- Opening Delimiter -

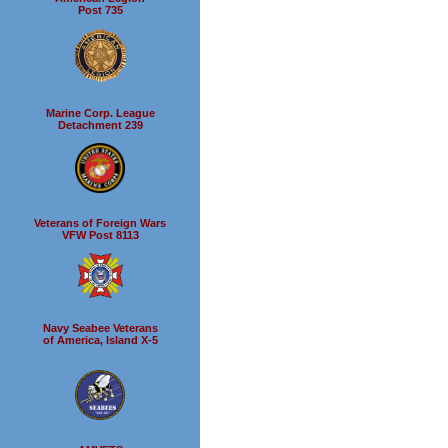
Post 735
Marine Corp. League
Detachment 239
Veterans of Foreign Wars
VFW Post 8113
Navy Seabee Veterans
of America, Island X-5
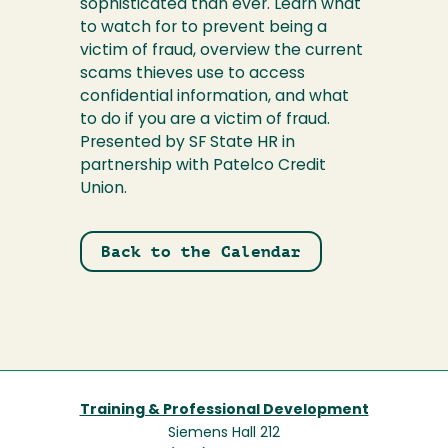
sophisticated than ever. Learn what
to watch for to prevent being a
victim of fraud, overview the current
scams thieves use to access
confidential information, and what
to do if you are a victim of fraud.
Presented by SF State HR in
partnership with Patelco Credit
Union.
Back to the Calendar
Training & Professional Development
Siemens Hall 212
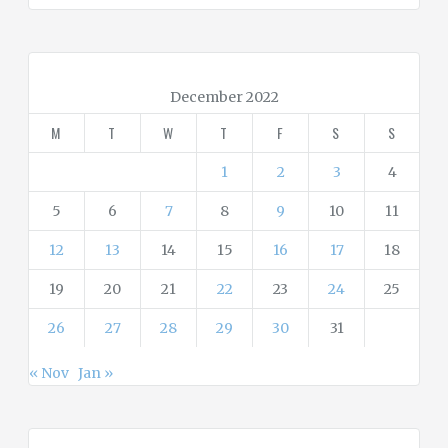
e
g
o
r
December 2022
i
M
T
W
T
F
S
S
e
s
1
2
3
4
5
6
7
8
9
10
11
12
13
14
15
16
17
18
19
20
21
22
23
24
25
26
27
28
29
30
31
« Nov
Jan »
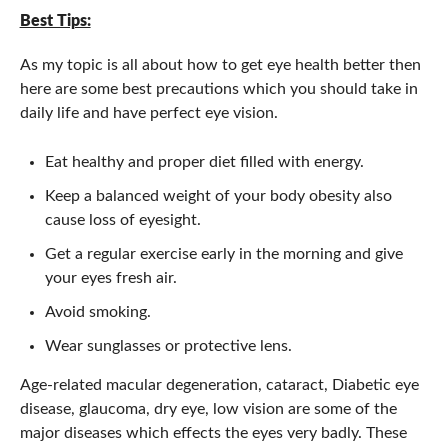
Best Tips:
As my topic is all about how to get eye health better then
here are some best precautions which you should take in
daily life and have perfect eye vision.
Eat healthy and proper diet filled with energy.
Keep a balanced weight of your body obesity also
cause loss of eyesight.
Get a regular exercise early in the morning and give
your eyes fresh air.
Avoid smoking.
Wear sunglasses or protective lens.
Age-related macular degeneration, cataract, Diabetic eye
disease, glaucoma, dry eye, low vision are some of the
major diseases which effects the eyes very badly. These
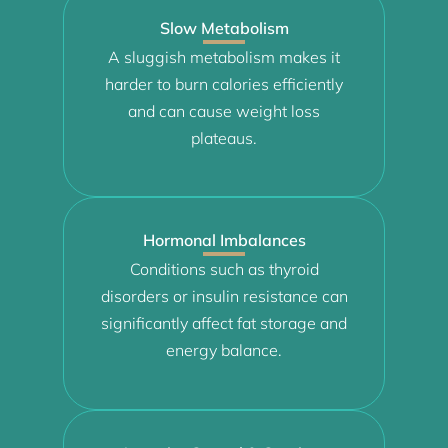
Slow Metabolism
A sluggish metabolism makes it
harder to burn calories efficiently
and can cause weight loss
plateaus.
Hormonal Imbalances
Conditions such as thyroid
disorders or insulin resistance can
significantly affect fat storage and
energy balance.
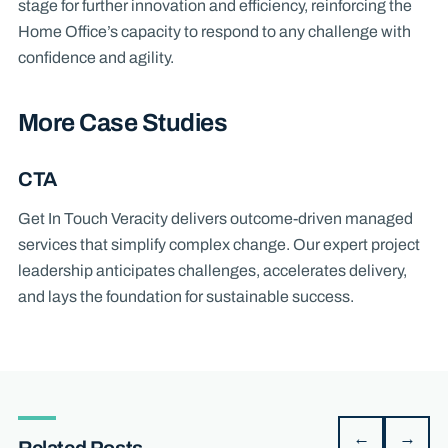
stage for further innovation and efficiency, reinforcing the
Home Office’s capacity to respond to any challenge with
confidence and agility.
More Case Studies
CTA
Get In Touch Veracity delivers outcome-driven managed
services that simplify complex change. Our expert project
leadership anticipates challenges, accelerates delivery,
and lays the foundation for sustainable success.
←
→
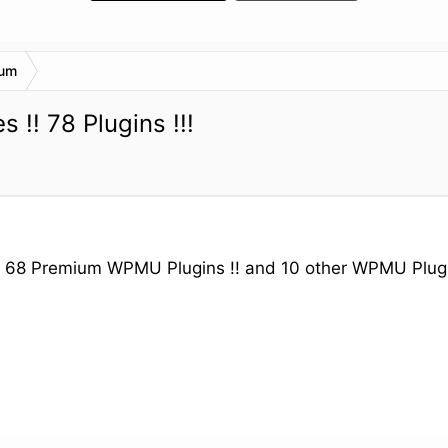
rum
!! 78 Plugins !!!
! 68 Premium WPMU Plugins !! and 10 other WPMU Plugi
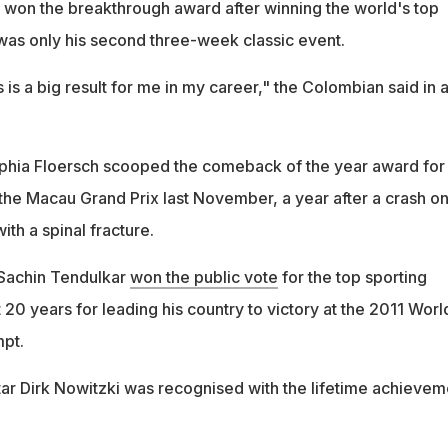
, won the breakthrough award after winning the world's top
 was only his second three-week classic event.
s is a big result for me in my career," the Colombian said in 
phia Floersch scooped the comeback of the year award for
 the Macau Grand Prix last November, a year after a crash on
with a spinal fracture.
Sachin Tendulkar
won the public vote
for the top sporting
20 years for leading his country to victory at the 2011 Worl
mpt.
ar Dirk Nowitzki was recognised with the lifetime achievem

- Closing Delimiter -

◆ Task item
Each record must be repeated verbatim, and no picture may appear in the copy.

◆ Expected answer
Post 735
Marine Corp. League
Detachment 239
Veterans of Foreign Wars
VFW Post 8113
Navy Seabee Veterans
of America, Island X-5
sophisticated than ever. Learn what
to watch for to prevent being a
victim of fraud, overview the current
scams thieves use to access
confidential information, and what
to do if you are a victim of fraud.
Presented by SF State HR in
partnership with Patelco Credit
Union.
Back to the Calendar
Training & Professional Development
Siemens Hall 212
e
g
o
r
December 2022
i
M
T
W
T
F
S
S
e
s
1
2
3
4
5
6
7
8
9
10
11
12
13
14
15
16
17
18
19
20
21
22
23
24
25
26
27
28
29
30
31
« Nov
Jan »
Best Tips:
As my topic is all about how to get eye health better then
here are some best precautions which you should take in
daily life and have perfect eye vision.
Eat healthy and proper diet filled with energy.
Keep a balanced weight of your body obesity also
cause loss of eyesight.
Get a regular exercise early in the morning and give
your eyes fresh air.
Avoid smoking.
Wear sunglasses or protective lens.
Age-related macular degeneration, cataract, Diabetic eye
disease, glaucoma, dry eye, low vision are some of the
major diseases which effects the eyes very badly. These
Slow Metabolism
A sluggish metabolism makes it
harder to burn calories efficiently
and can cause weight loss
plateaus.
Hormonal Imbalances
Conditions such as thyroid
disorders or insulin resistance can
significantly affect fat storage and
energy balance.
stage for further innovation and efficiency, reinforcing the
Home Office’s capacity to respond to any challenge with
confidence and agility.
More Case Studies
CTA
Get In Touch Veracity delivers outcome-driven managed
services that simplify complex change. Our expert project
leadership anticipates challenges, accelerates delivery,
and lays the foundation for sustainable success.
←
→
rum
!! 78 Plugins !!!
! 68 Premium WPMU Plugins !! and 10 other WPMU Plugi
, won the breakthrough award after winning the world's top
 was only his second three-week classic event.
s is a big result for me in my career," the Colombian said in 
phia Floersch scooped the comeback of the year award for
 the Macau Grand Prix last November, a year after a crash on
with a spinal fracture.
Sachin Tendulkar
won the public vote
for the top sporting
20 years for leading his country to victory at the 2011 Worl
mpt.
ar Dirk Nowitzki was recognised with the lifetime achievem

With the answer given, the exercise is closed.